Thank you for reply, as the paper mentioned above, FastQ reads of the unassigned fraction of reads were then recovered from the original FastQ files using the code but with error : bedtools bamtofastq -i trimmed_bismark_bt2.unassigned.name.bam -fq rerun.fq.gz

Could you give me a hint about recovering the unassigned fraction of reads in bam to fastq ?

FelixKrueger commented 1 year ago

I think you've got two options here:

  1. You could write a script that goes through the unassigned BAM file, and stores all of the readIDs in a data structure. Next, the script could run a single pass through your FastQ file or files (if paired-end), and also extracts the readID. If the readID was present in data structure, you can write the read out into a new FastQ file.

  2. you could potentially also use one of the many bam-to-fastq tools out there to achieve something similar, e.g. with

samtools fastq unassigned.bam > unassigned.fastq

I am not quite sure how this would handle paired-end data, but it might be worth a shot.

ddepierre commented 2 months ago

Hi @FelixKrueger and @lelesama,

I am currently facing the exact same issue, with a maternal strain being the F1 of B6 x CBA and a paternal PWK.

Can I skip the realignment step if my alignment reference genome already N-masks all the SNP possibility between my 3 potential strains of origin? Then I could directly feed SNPsplit for a second run with the unassigned.bam file?

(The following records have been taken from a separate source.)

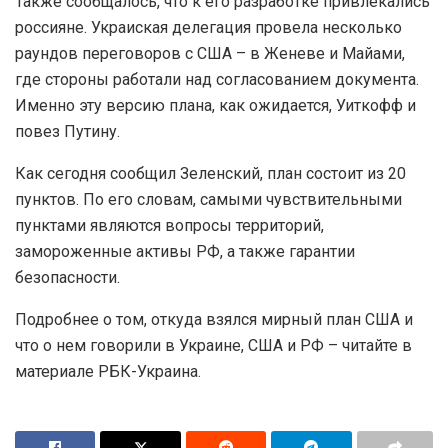
Также сообщалось, что к его разработке привлекались
россияне. Украиская делегация провела несколько
раундов переговоров с США – в Женеве и Майами,
где стороны работали над согласованием документа.
Именно эту версию плана, как ожидается, Уиткофф и
повез Путину.
Как сегодня сообщил Зеленский, план состоит из 20
пунктов. По его словам, самыми чувствительными
пунктами являются вопросы территорий,
замороженные активы РФ, а также гарантии
безопасности.
Подробнее о том, откуда взялся мирный план США и
что о нем говорили в Украине, США и РФ – читайте в
материале РБК-Украина.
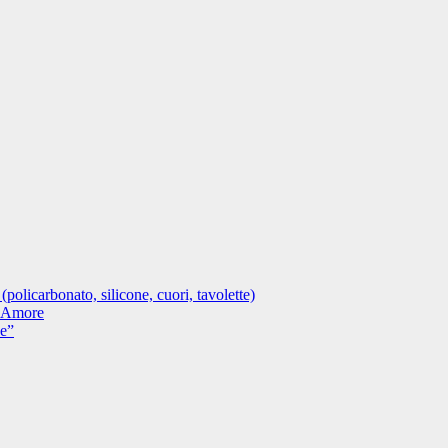
 (policarbonato, silicone, cuori, tavolette)
n Amore
ne”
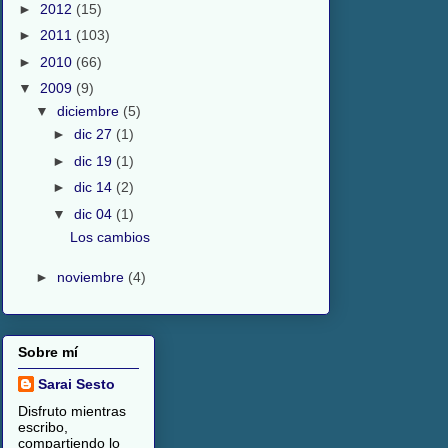
►
2012
(15)
►
2011
(103)
►
2010
(66)
▼
2009
(9)
▼
diciembre
(5)
►
dic 27
(1)
►
dic 19
(1)
►
dic 14
(2)
▼
dic 04
(1)
Los cambios
►
noviembre
(4)
Sobre mí
Sarai Sesto
Disfruto mientras
escribo,
compartiendo lo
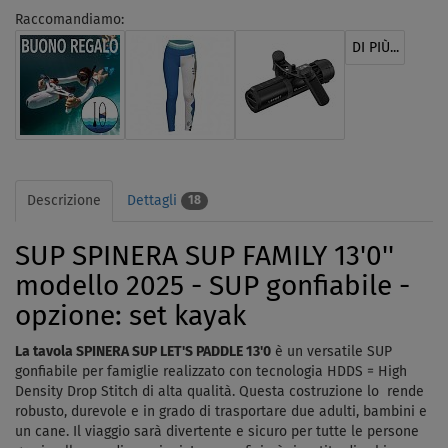
Raccomandiamo:
DI PIÙ...
Descrizione
Dettagli
18
SUP SPINERA SUP FAMILY 13'0''
modello 2025 - SUP gonfiabile -
opzione: set kayak
La tavola SPINERA SUP LET'S PADDLE 13'0
è un versatile SUP
gonfiabile per famiglie realizzato con tecnologia HDDS = High
Density Drop Stitch di alta qualità. Questa costruzione lo rende
robusto, durevole e in grado di trasportare due adulti, bambini e
un cane. Il viaggio sarà divertente e sicuro per tutte le persone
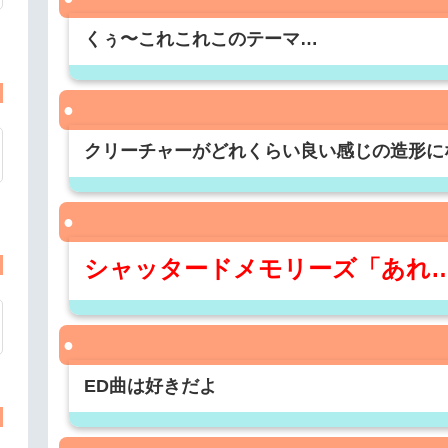
くぅ〜これこれこのテーマ…
クリーチャーがどれくらい良い感じの造形に
シャッタードメモリーズ「あれ
ED曲は好きだよ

Alternaltively, can we trick SNPsplit by modifying the SNP_table.txt.gz by adding an extra line for SNP that differ between B6 and CBA in my case? like:

   ID      Chr   Position  SNP value    Ref/SNP
18819008     5  48794752      1       C/T 
40491905    11  63643453      1       A/G 
44326884    12  96627819      1       T/A 
44326884    12  96627819      1       G/A 

With the SNP id 44326884 being either T/A when it is B6/PWK or G/A when it is CBA/PWK.

Will SNPsplit assigned the reads correctly to genome1 if it has T or G ?

Thanks! David

FelixKrueger commented 1 month ago

First of all, apologies for the late reply. If your alignment was performed against a genome that had all positions N-mkased which are different between the three different genomes, you can probably make something work with the sorting logic.

I am afraid in its current form SNPsplit won't let itself get tricked into handling a 3 way split though. In the case you describe where you've got several lines lines for the same position, the last one will over-write previous ones...

ddepierre commented 1 month ago

Hi Felix, Thanks for your answer, I generated a SNP vcf file combining PWK and CBA and removing SNP when they were not able to properly distinguish between my mat and pat genome and it seems to work. Basically I filtered out case2 and kept case1 in the following example:

--------1---2---
B6------A---A--- (mat)
CBA-----A---T--- (mat)
PWK-----G---T--- (pat)

It reduced conflicting reads from 150000 to 100000 reads and increased properly assigned reads to maternal genome from about 13.5M to 14.8M reads for example.

FelixKrueger commented 1 month ago

Great to hear you improved the results. It will still be good to keep in mind that this isn't totally ideal, but hopefully it can help you find answers to your questions!